* The problem
Reproduce the lines of every record below, swapping "Information by E-mail" for "Details by Email" and keeping everything else the same. Leave the pictures out of your answer.

Extracted data entries
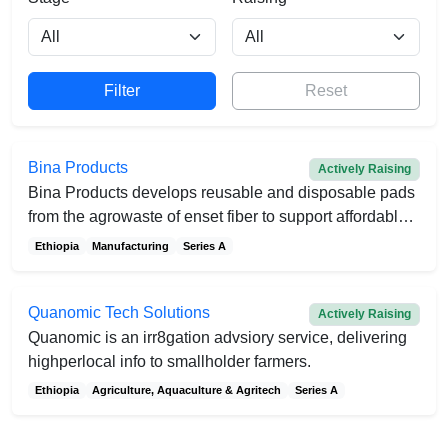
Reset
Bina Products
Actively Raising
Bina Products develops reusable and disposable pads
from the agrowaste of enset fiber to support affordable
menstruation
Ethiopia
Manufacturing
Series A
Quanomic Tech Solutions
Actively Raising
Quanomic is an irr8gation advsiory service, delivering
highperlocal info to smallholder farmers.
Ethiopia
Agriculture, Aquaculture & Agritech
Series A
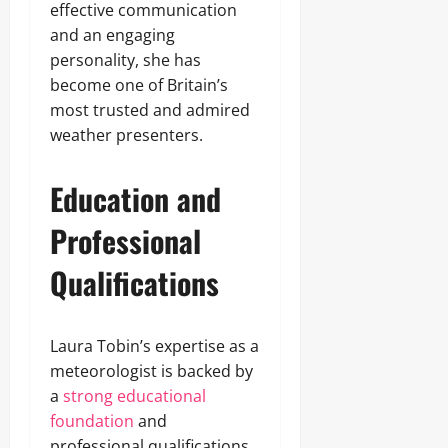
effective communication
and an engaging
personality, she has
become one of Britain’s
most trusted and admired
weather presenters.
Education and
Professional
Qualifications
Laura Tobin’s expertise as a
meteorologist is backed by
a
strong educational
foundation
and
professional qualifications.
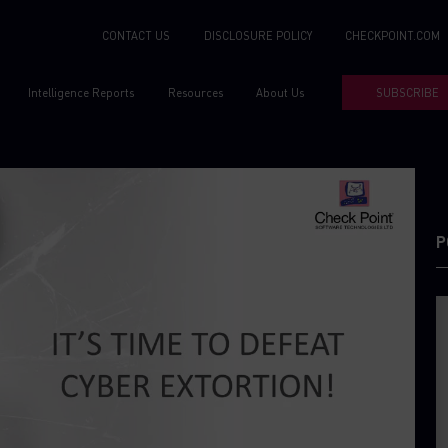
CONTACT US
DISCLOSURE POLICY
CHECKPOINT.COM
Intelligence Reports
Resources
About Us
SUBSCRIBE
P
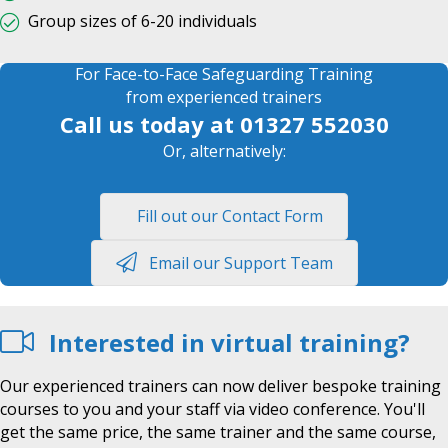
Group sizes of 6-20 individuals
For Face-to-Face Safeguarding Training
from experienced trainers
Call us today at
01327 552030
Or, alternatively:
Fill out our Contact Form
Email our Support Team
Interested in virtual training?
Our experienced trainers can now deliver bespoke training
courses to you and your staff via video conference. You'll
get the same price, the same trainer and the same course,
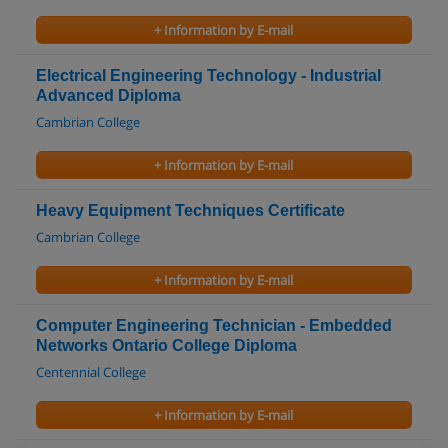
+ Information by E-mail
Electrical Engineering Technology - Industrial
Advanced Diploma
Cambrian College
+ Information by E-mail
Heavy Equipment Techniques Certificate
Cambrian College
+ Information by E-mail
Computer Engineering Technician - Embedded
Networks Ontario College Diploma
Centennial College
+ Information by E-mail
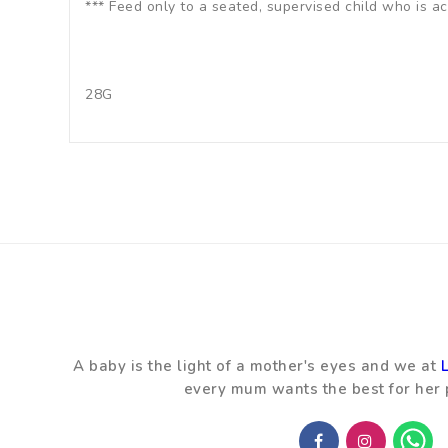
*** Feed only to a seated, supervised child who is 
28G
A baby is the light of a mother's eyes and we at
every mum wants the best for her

* Solution below
Reset
Bina Products
Actively Raising
Bina Products develops reusable and disposable pads
from the agrowaste of enset fiber to support affordable
menstruation
Ethiopia
Manufacturing
Series A
Quanomic Tech Solutions
Actively Raising
Quanomic is an irr8gation advsiory service, delivering
highperlocal info to smallholder farmers.
Ethiopia
Agriculture, Aquaculture & Agritech
Series A
effective communication
and an engaging
personality, she has
become one of Britain’s
most trusted and admired
weather presenters.
Education and
Professional
Qualifications
Laura Tobin’s expertise as a
meteorologist is backed by
a
strong educational
foundation
and
professional qualifications.
CONTACT US
DISCLOSURE POLICY
CHECKPOINT.COM
Intelligence Reports
Resources
About Us
SUBSCRIBE
P
Group sizes of 6-20 individuals
For Face-to-Face Safeguarding Training
from experienced trainers
Call us today at
01327 552030
Or, alternatively:
Fill out our Contact Form
Email our Support Team
Interested in virtual training?
Our experienced trainers can now deliver bespoke training
courses to you and your staff via video conference. You'll
get the same price, the same trainer and the same course,
+ Details by Email
Electrical Engineering Technology - Industrial
Advanced Diploma
Cambrian College
+ Details by Email
Heavy Equipment Techniques Certificate
Cambrian College
+ Details by Email
Computer Engineering Technician - Embedded
Networks Ontario College Diploma
Centennial College
+ Details by Email
*** Feed only to a seated, supervised child who is 
28G
A baby is the light of a mother's eyes and we at
every mum wants the best for her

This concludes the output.